[[ Data shown, beginning ]]

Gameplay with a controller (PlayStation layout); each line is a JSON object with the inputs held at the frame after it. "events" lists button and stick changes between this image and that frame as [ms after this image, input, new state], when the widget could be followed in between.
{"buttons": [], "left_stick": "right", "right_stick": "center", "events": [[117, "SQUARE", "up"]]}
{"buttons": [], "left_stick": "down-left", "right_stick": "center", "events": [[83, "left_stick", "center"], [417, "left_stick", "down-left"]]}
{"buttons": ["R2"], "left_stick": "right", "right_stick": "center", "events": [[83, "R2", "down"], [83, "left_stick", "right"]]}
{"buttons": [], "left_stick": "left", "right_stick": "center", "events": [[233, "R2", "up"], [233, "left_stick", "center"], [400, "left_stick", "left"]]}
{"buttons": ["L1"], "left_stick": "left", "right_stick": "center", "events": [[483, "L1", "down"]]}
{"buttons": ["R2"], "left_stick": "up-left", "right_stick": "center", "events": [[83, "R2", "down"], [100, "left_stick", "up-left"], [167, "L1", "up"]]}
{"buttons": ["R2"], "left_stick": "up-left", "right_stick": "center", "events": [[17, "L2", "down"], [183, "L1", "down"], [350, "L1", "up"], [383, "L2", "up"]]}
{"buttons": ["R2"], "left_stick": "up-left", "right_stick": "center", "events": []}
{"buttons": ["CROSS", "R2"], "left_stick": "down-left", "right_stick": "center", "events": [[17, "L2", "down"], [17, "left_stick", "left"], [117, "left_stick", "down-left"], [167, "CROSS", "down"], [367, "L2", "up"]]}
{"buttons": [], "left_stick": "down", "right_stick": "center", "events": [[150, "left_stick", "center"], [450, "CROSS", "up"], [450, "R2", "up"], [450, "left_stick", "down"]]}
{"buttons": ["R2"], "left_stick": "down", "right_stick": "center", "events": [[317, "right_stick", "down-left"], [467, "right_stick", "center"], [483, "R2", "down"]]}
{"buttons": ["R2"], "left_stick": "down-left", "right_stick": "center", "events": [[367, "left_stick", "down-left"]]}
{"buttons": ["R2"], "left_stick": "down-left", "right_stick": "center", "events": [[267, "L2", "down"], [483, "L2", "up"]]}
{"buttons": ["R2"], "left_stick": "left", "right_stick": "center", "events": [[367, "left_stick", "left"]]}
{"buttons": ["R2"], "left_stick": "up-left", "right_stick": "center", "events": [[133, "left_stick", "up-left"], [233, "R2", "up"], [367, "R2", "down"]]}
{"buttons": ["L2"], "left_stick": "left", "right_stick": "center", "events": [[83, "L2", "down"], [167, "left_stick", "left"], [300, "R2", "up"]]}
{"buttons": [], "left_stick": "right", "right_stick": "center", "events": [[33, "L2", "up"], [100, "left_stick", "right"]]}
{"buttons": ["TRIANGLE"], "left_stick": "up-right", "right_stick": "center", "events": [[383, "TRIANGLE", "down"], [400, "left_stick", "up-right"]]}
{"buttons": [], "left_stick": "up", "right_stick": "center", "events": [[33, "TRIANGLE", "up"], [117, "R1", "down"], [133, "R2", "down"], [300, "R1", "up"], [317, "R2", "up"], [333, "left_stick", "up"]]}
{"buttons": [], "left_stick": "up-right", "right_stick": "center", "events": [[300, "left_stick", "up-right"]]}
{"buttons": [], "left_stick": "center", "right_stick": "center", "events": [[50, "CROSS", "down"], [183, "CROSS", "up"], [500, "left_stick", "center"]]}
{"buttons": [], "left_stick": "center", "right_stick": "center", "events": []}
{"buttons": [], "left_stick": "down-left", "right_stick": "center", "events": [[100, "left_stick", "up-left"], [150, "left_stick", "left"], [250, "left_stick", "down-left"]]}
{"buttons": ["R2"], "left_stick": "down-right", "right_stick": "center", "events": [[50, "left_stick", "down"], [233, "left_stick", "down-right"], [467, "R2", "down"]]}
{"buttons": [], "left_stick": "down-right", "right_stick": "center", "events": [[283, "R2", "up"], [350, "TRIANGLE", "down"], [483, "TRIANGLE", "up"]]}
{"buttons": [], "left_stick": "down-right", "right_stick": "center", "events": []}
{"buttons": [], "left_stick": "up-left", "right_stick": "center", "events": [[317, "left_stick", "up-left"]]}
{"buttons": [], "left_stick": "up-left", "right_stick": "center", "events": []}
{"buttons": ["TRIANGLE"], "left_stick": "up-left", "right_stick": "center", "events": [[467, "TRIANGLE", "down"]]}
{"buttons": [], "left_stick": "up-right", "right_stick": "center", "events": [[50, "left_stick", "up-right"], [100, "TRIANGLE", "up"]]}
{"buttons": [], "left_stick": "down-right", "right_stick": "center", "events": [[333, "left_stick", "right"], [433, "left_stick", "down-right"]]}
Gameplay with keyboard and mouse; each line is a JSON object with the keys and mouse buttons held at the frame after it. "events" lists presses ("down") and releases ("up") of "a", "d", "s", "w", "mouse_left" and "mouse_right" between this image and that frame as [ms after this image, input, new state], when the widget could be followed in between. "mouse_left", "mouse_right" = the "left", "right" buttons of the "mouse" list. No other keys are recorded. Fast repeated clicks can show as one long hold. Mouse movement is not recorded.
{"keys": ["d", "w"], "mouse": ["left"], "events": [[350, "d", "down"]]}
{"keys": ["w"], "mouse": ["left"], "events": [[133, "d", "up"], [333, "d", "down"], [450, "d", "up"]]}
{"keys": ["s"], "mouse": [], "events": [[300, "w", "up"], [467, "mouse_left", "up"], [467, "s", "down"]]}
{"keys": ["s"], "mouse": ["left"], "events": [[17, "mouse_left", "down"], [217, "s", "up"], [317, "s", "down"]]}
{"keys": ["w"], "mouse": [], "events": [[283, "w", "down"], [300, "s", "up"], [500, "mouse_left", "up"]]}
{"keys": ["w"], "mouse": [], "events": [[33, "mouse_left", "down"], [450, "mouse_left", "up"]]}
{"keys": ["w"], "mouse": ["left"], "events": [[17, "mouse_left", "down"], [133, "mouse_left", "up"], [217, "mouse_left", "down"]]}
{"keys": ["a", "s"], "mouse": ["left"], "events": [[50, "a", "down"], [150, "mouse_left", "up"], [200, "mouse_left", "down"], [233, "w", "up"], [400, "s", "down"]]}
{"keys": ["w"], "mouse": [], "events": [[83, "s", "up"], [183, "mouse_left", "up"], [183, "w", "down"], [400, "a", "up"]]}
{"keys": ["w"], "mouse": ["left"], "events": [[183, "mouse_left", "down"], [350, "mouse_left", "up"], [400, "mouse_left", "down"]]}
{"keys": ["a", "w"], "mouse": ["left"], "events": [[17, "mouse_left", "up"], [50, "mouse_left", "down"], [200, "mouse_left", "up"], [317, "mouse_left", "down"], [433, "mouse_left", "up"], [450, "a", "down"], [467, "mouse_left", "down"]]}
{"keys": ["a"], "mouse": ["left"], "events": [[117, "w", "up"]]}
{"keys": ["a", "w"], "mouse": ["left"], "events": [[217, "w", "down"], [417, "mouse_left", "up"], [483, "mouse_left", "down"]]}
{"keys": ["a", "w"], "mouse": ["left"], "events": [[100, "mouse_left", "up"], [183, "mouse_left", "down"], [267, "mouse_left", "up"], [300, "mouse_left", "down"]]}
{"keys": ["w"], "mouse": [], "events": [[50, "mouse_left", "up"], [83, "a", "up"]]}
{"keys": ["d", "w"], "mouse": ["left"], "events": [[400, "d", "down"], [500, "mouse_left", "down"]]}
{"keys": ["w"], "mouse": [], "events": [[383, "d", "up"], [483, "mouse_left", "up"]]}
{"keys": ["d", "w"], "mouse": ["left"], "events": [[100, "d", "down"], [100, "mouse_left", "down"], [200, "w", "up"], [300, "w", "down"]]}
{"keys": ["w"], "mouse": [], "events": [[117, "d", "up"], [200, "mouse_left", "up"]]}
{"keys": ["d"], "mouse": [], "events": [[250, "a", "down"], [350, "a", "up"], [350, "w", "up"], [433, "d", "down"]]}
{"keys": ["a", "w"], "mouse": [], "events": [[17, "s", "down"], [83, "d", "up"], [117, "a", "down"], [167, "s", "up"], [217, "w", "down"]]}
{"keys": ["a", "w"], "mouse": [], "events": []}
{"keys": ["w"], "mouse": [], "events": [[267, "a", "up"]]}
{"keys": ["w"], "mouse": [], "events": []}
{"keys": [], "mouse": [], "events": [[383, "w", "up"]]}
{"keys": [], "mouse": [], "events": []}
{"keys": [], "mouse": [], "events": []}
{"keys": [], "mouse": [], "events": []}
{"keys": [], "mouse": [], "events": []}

[[ Data shown, end ]]

Goal of the exercise:
Locate the word "Gameplay" in the entries, and copy every line where it is found.

Your response:
Gameplay with a controller (PlayStation layout); each line is a JSON object with the inputs held at the frame after it. "events" lists button and stick changes between this image and that frame as [ms after this image, input, new state], when the widget could be followed in between.
Gameplay with keyboard and mouse; each line is a JSON object with the keys and mouse buttons held at the frame after it. "events" lists presses ("down") and releases ("up") of "a", "d", "s", "w", "mouse_left" and "mouse_right" between this image and that frame as [ms after this image, input, new state], when the widget could be followed in between. "mouse_left", "mouse_right" = the "left", "right" buttons of the "mouse" list. No other keys are recorded. Fast repeated clicks can show as one long hold. Mouse movement is not recorded.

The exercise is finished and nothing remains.